Esse cenário já aparece nos indicadores. No primeiro trimestre de 2025, 7,9% dos quase 10 milhões de produtores pessoas físicas monitorados pela Serasa tinham dívidas em atraso acima de 180 dias, contra 7% no mesmo período do ano anterior. Também houve salto de 21,5% nos pedidos de recuperação judicial no setor, totalizando 389 entre janeiro e março. Em 2024, o número de recuperações chegou a 975, mais que o triplo de 2023. A inadimplência já pressiona os balanços de bancos públicos, como Banco do Brasil, Caixa, BNB e Basa, principais financiadores do agronegócio.

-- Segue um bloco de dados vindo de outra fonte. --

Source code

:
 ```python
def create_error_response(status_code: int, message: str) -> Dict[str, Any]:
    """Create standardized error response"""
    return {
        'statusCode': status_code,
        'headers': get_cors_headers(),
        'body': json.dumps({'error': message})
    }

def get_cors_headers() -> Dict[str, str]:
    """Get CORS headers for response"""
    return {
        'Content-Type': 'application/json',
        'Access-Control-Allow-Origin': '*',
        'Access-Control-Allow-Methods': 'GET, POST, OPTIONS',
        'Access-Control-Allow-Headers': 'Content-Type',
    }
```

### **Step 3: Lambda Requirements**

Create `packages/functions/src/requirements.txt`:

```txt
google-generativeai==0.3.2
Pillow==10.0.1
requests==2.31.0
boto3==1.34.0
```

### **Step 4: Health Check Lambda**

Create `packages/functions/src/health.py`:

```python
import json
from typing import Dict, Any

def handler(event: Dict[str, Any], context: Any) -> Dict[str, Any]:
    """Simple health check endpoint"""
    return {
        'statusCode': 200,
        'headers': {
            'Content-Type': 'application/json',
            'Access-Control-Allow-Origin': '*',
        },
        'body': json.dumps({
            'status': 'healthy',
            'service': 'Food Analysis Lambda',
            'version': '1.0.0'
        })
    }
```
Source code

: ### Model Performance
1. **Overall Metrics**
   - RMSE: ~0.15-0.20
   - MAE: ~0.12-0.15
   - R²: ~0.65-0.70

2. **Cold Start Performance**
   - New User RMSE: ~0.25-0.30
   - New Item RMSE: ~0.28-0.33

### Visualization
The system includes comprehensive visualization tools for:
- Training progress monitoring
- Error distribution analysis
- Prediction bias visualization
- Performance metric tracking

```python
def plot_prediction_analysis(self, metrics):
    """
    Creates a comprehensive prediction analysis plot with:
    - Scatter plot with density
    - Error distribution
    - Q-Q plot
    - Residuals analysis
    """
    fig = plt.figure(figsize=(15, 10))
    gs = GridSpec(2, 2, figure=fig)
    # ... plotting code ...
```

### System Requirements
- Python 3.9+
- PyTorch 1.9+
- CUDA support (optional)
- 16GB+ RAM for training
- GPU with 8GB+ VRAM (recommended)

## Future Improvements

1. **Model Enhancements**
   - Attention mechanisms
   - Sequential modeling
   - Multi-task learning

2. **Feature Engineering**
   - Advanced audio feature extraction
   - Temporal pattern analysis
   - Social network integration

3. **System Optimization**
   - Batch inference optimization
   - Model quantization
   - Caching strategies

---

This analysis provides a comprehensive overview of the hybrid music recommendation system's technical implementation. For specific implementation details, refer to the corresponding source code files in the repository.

Para atravessar o período adverso, o analista Bruno Fonseca, do Rabobank, recomenda que os produtores foquem no essencial: cortar custos, gerar caixa com vendas de ativos, alongar dívidas e evitar investimentos de risco. “Não projetamos alta significativa dos preços dos grãos até 2027. Esse será o tempo necessário para que o setor organize as finanças e volte a um patamar mais saudável”, avalia. Alguns já se adaptam: o Grupo Kompier aposta em práticas de agricultura regenerativa e insumos biológicos para reduzir a dependência de fertilizantes químicos.

Além das margens apertadas, o setor enfrenta desafios externos. O tarifaço imposto pelo governo de Donald Trump sobre o café brasileiro — com sobretaxa de 40% mais 10% de tarifa recíproca — travou as exportações para os Estados Unidos, principal mercado consumidor. Em agosto, as vendas caíram 46,5%. Para compensar, exportadores brasileiros passaram a vender para outros destinos, como a Colômbia e o México. As vendas para os colombianos, que normalmente concorrem com o Brasil no mercado internacional, dispararam 578% em um ano. Já para o México, a alta foi de 90%. Segundo Marcos Matos, do Cecafé, trata-se de uma “realocação” global: países vizinhos compraram café brasileiro para atender seus mercados internos e destinaram sua própria produção aos EUA, aproveitando a valorização da commodity no mercado internacional.

A isso se somam os riscos climáticos. O Bradesco e consultorias meteorológicas alertam para a possibilidade de um episódio de La Niña fraco e curto no fim de 2025, que pode provocar seca no Sul do Brasil entre dezembro e janeiro, embora as condições sejam consideradas melhores do que as da safra passada. No Sudeste, Centro-Oeste e Matopiba (Maranhão, Tocantins, Piauí e Bahia), o quadro climático é mais favorável.

Para Renato Conchon, da CNA, o aperto das margens afeta não apenas os produtores, mas toda a economia regional. “Municípios com forte dependência do agro sofrem porque a economia local deixa de girar”, afirma. Esse efeito multiplicador reforça a importância de um setor saudável, não apenas para a balança comercial, mas também para o desenvolvimento das cidades do interior.

Em resumo, a safra 2025/2026 deve garantir novo recorde de produção, mas o agronegócio brasileiro vive um período de ajuste difícil. Endividamento elevado, inadimplência crescente, tarifas externas e custos em alta reduzem a capacidade de investimento e comprometem a saúde financeira dos produtores. A travessia até 2027 promete ser de disciplina e resistência, num ciclo que expõe a face mais dura do setor que, nos últimos anos, foi o motor do crescimento econômico do país.